Гуляев лишь сейчас близко увидел коменданта станции; лицо коменданта, меловая бледность, его вздрагивающие худые пальцы, державшие сигарету, ясно объяснили ему, что этот человек только что пережил. «Отдадут под суд. И за дело», – подумал Гуляев без жалости и сухо кивнул подполковнику, встретив ищущий его взгляд.
– Ну, будем действовать? Так, что ли, комендант?
Когда несколько минут спустя комендант станции и Гуляев отдали все распоряжения офицерам, и к горящим составам, зашипев паром, подкатил маневровый паровозик с перепуганно высунувшимся машинистом, и тяжелые танки стали, глухо ревя, сползать с тлеющих платформ, тогда к полковнику, кашляя, перхая, моргая слезящимися от дыма глазами, подбежал начальник тыла дивизии, затряс седой головой: он задыхался.
– Боеприпасы одним паровозом мы не спасем! Погубим паровоз, людей, товарищ полковник!..
– Эх, братец вы мой, – досадливо поморщился Гуляев. – Разве вам в армии служить? Где ж вы фуражку потеряли?
Майор скорбно улыбнулся, его опущенные руки жалко теребили полы помятого кителя.
– Я постараюсь… Я все, что смогу… – заговорил он умоляющим голосом. – Комендант сообщил: прибыл эшелон. Из Зайцева. Стоит за семафором. Я сейчас за паровозом. Разрешите?
– Мигом! – скомандовал Гуляев. – Одна нога здесь… И, ради бога, не козыряйте. Как корягу, руку подносите, черт бы драл! И без фуражки!..

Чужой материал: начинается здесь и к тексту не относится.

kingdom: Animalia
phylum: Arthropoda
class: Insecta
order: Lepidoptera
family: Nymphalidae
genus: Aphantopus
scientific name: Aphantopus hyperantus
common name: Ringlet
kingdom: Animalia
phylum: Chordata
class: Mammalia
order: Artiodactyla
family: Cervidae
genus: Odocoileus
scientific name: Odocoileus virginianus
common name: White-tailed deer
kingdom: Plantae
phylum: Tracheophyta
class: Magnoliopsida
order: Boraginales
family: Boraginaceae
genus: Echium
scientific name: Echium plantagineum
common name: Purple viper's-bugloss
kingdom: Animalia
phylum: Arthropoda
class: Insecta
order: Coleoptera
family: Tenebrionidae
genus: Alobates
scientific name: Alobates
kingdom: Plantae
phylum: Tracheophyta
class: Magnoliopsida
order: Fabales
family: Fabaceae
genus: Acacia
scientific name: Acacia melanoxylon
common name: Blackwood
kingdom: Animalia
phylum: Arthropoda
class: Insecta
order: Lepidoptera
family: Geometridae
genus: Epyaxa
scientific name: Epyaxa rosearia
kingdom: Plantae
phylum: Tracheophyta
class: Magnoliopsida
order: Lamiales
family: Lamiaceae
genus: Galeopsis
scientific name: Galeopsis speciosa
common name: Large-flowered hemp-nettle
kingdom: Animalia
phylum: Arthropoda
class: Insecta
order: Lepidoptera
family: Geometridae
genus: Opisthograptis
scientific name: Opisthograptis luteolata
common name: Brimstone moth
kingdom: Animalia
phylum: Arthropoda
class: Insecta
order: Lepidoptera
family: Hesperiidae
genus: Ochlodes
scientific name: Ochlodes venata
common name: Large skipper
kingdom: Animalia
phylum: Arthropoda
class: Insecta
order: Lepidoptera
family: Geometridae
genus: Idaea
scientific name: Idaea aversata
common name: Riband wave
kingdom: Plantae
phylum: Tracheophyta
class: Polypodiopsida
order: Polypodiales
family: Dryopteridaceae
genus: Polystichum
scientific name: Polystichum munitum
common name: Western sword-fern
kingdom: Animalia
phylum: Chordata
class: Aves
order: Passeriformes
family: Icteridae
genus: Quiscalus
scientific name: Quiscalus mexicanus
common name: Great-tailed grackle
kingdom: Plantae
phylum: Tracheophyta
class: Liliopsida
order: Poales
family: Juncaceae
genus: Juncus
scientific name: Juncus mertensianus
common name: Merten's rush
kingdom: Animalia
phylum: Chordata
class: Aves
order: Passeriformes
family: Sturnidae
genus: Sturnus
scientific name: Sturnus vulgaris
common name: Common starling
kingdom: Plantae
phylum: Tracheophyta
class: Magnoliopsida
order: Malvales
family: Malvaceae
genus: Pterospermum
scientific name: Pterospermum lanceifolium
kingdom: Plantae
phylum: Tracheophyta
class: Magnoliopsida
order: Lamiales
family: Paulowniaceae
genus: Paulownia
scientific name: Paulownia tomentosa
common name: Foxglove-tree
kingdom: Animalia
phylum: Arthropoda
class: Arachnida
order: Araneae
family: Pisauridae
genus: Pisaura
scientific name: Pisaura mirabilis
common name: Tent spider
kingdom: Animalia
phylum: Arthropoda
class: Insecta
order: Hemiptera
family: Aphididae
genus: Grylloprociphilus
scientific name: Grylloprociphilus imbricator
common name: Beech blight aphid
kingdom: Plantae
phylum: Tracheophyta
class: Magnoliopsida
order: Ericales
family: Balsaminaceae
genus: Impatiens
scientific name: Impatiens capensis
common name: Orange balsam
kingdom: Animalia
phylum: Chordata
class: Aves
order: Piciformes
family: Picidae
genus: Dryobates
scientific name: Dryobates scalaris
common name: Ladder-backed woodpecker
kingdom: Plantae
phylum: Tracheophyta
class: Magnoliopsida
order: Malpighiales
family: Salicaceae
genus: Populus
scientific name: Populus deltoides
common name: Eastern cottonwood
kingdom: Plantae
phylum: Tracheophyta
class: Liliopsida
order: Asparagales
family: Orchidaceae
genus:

Майор отдернул руку, как обожженную, сконфуженно попятился и потом побежал к перрону, рыхло колыхая спиной, неуклюже подпрыгивая, наталкиваясь на танкистов; они раздраженно матерились. Его мешковатый китель, взлохмаченная голова мелькнули в последний раз в конце перрона, исчезли в сизо-оранжевом дыму возле крайних вагонов, где с треском, визгом осколков лопались снаряды.